Hunter escorted Sarah down to the water, every sense alert.
He scanned the far bank of the wide, sluggish river for the slightest signs of movement as they went. Jacques Sauvage at the FDS base had just informed him there’d been a coup in Brazzaville early this morning. Insurgents had stormed the president’s residence before dawn. President Samwetwe was now missing, and all borders were shutting down. Sporadic fighting had already spread as far north as the Shilongwe. That meant rebels could be anywhere at this very minute. And it meant that he and Sarah were suddenly fair game from all sides of this war. They were running from not only the militia who had razed the Ishonga compound, but also from unidentified rebel cadres as well. They had to get out of the Congo, fast. The whole place was set to blow.

He sat Sarah down on a slab of rock near the brown waters of the Shilongwe and squinted toward the sky. The chopper would come in from the north, from Cameroon. There was a wide sandbank about twenty yards into the shallows. It would land there. If his guys made it into Congo airspace undetected, they should be here in about forty-five minutes.

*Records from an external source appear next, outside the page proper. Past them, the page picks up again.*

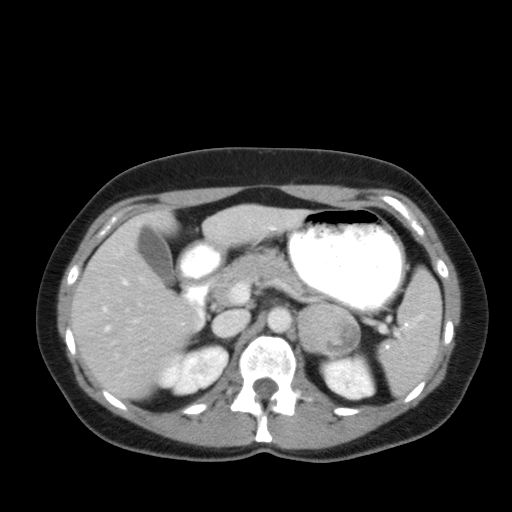
Contrast-enhanced abdominal CT, one axial slice. Position 33 of 92 along the scan axis. Reconstruction kernel FC12. 120 kVp. Soft-tissue window (W 400 / L 40 HU). 512 × 512 image matrix, field of view 369 × 369 mm. Female patient, age 35 years. Case-level facts recorded for this patient, not image findings: diagnosis: adrenocortical carcinoma; tumour side: left adrenal; tumour size at pathology: 6.6 cm; Ki-67 index: 5 %; stage (as recorded): 2.
Outlined on this slice (semi-automatic segmentation, software-assisted and operator-edited):
- mass: bounding box [x1, y1, x2, y2] px = [299, 305, 358, 356]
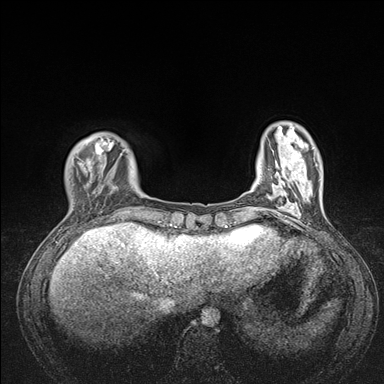
Breast MRI (dynamic contrast-enhanced), one axial slice. Position 27 of 176 along the scan axis. Dynamic contrast-enhanced series, time point 2 of 7 at this slice position (early post-contrast). 1.5 T. TE 1.5 ms, TR 4.1 ms. 1.1 mm slice thickness. 384 × 384 image matrix. Female patient.
Annotated regions visible in this slice (semi-automatic segmentation, software-assisted and operator-edited):
- enhancing-tissue mask used for the functional tumour volume (all voxels passing the contrast-enhancement thresholds inside the analysis volume; usually the tumour): bounding box [x1, y1, x2, y2] px = [68, 133, 176, 235]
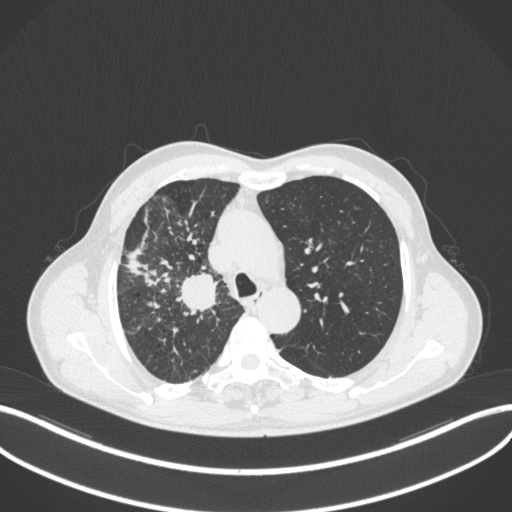
Chest CT, one axial slice. 120 kVp. Lung window (W 1500 / L -600 HU). 1 mm slice thickness. 512 × 512 image matrix. Male patient, age 69 years. From the clinical record (not read from this slice): clinical TNM (as recorded): T2a N0 M0.
Outlined on this slice (rectangle marked by the reading radiologist):
- lung tumour (recorded histology: adenocarcinoma): bounding box (x1, y1, x2, y2) in pixels: (176, 272, 223, 312)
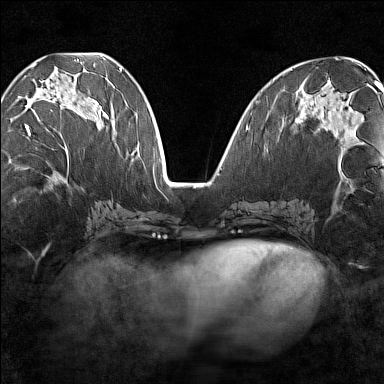
Breast MRI (dynamic contrast-enhanced), one axial slice; slice 61 of 160 in the series (ordered by position); dynamic contrast-enhanced series, time point 2 of 7 at this slice position (early post-contrast); 1.5 T; TE 1.8 ms, TR 5 ms; 1 mm slice thickness; 384 × 384 image matrix, field of view 280 × 280 mm. Female patient.
Structures marked on this image (semi-automatic segmentation, software-assisted and operator-edited):
- enhancing-tissue mask used for the functional tumour volume (all voxels passing the contrast-enhancement thresholds inside the analysis volume; usually the tumour): box from (x=18, y=64) to (x=102, y=149) px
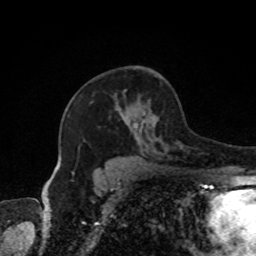
Breast MRI, one axial slice; slice 52 of 80 in the series (ordered by position); cropped to one breast; dynamic contrast-enhanced series, time point 2 of 8 at this slice position (early post-contrast); 1.5 T; TE 4.2 ms, TR 7 ms; 2 mm slice thickness; 256 × 256 image matrix, field of view 170 × 170 mm. Female patient.
Outlined on this slice (semi-automatic segmentation, software-assisted and operator-edited):
- enhancing-tissue mask used for the functional tumour volume (all voxels passing the contrast-enhancement thresholds inside the analysis volume; usually the tumour): bounding box <72,90,182,174> (left, top, right, bottom; pixels)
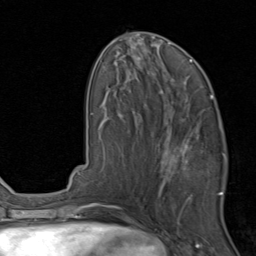
Breast MRI, one axial slice; slice 38 of 80 in the series (ordered by position); cropped to one breast; dynamic contrast-enhanced series, time point 2 of 8 at this slice position (early post-contrast); 1.5 T; TE 1.7 ms, TR 4.5 ms; 2 mm slice thickness; 256 × 256 image matrix, field of view 180 × 180 mm. Female patient.
Structures marked on this image (semi-automatic segmentation, software-assisted and operator-edited):
- enhancing-tissue mask used for the functional tumour volume (all voxels passing the contrast-enhancement thresholds inside the analysis volume; usually the tumour): bounding box <157,119,225,201> (left, top, right, bottom; pixels)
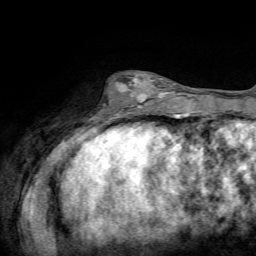
Breast MRI, one axial slice; slice 20 of 72 in the series (ordered by position); cropped to one breast; dynamic contrast-enhanced series, time point 2 of 7 at this slice position (early post-contrast); 1.5 T; TE 4.2 ms, TR 8.7 ms; 2.2 mm slice thickness; 256 × 256 image matrix, field of view 180 × 180 mm. Female patient.
Annotated regions visible in this slice (semi-automatic segmentation, software-assisted and operator-edited):
- enhancing-tissue mask used for the functional tumour volume (all voxels passing the contrast-enhancement thresholds inside the analysis volume; usually the tumour): bounding box <102,74,170,111> (left, top, right, bottom; pixels)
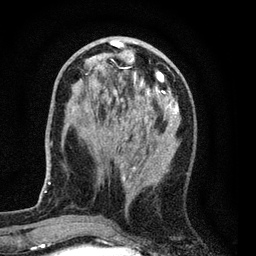
Breast MRI (dynamic contrast-enhanced), one axial slice. Slice 26 of 80 in the series (ordered by position). Cropped to one breast. Dynamic contrast-enhanced series, time point 2 of 7 at this slice position (early post-contrast). 3 T. TE 2.2 ms, TR 5.5 ms. 2 mm slice thickness. 256 × 256 image matrix, field of view 150 × 150 mm. Female patient.
Structures marked on this image (semi-automatic segmentation, software-assisted and operator-edited):
- enhancing-tissue mask used for the functional tumour volume (all voxels passing the contrast-enhancement thresholds inside the analysis volume; usually the tumour): bounding box [x1, y1, x2, y2] px = [72, 37, 180, 208]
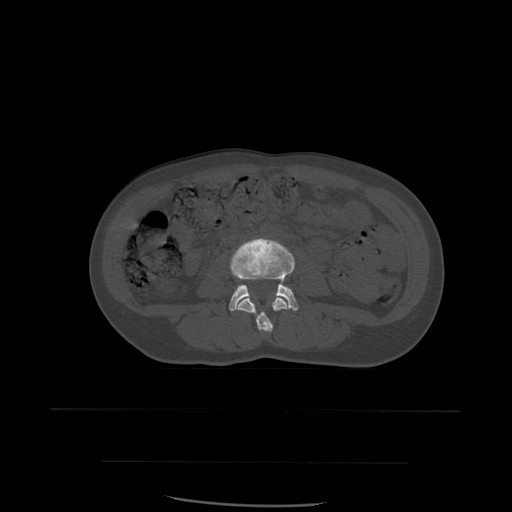
CT including the spine, one axial slice. Bone window (W 1800 / L 400 HU). 512 × 512 image matrix, field of view 392 × 392 mm. Patient age 48 years. Case-level facts recorded for this patient, not image findings: primary cancer: lung; vertebrae with lytic lesions (as recorded): T11.
Annotated regions visible in this slice (semi-automatically segmented with operator editing):
- L3 vertebra: bounding box [x1, y1, x2, y2] px = [237, 298, 288, 333]
- L4 vertebra: [229, 239, 299, 312]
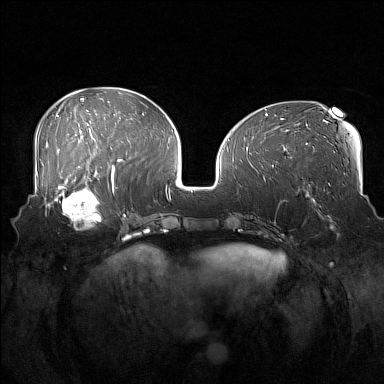
Breast MRI (dynamic contrast-enhanced), one axial slice. Dynamic contrast-enhanced series, time point 2 of 7 at this slice position (early post-contrast). 1.5 T. TE 1.8 ms, TR 5 ms. 1 mm slice thickness. 384 × 384 image matrix. Female patient.
Annotated regions visible in this slice (semi-automatic segmentation, software-assisted and operator-edited):
- enhancing-tissue mask used for the functional tumour volume (all voxels passing the contrast-enhancement thresholds inside the analysis volume; usually the tumour): box from (x=52, y=186) to (x=108, y=230) px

That was already cutting it too close.

He turned his attention back to Sarah. She was watching him intently. Tears, dirt and blood streaked her cheeks, and her eyes were huge with fear.
Of him.
She didn’t trust him. Who in hell could blame her? What horror had those big brown eyes seen?

Hunter felt an odd little spasm in his chest. He recognized it for what it was: anger. Protective anger. Anger at the people who’d done this to her. Because this woman was
not
equipped to handle the situation. She did not deserve this. How she’d managed to get this far was beyond him.

Then he saw what she was nervously fingering at the hollow of her throat—a small crucifix on a delicate gold chain. His jaw
tightened and he stared at her fingers. In this merciless jungle, where you had to take life in order to live, where dark spirits and primal forces ruled, she was seeking the comfort and protection of her civilized God.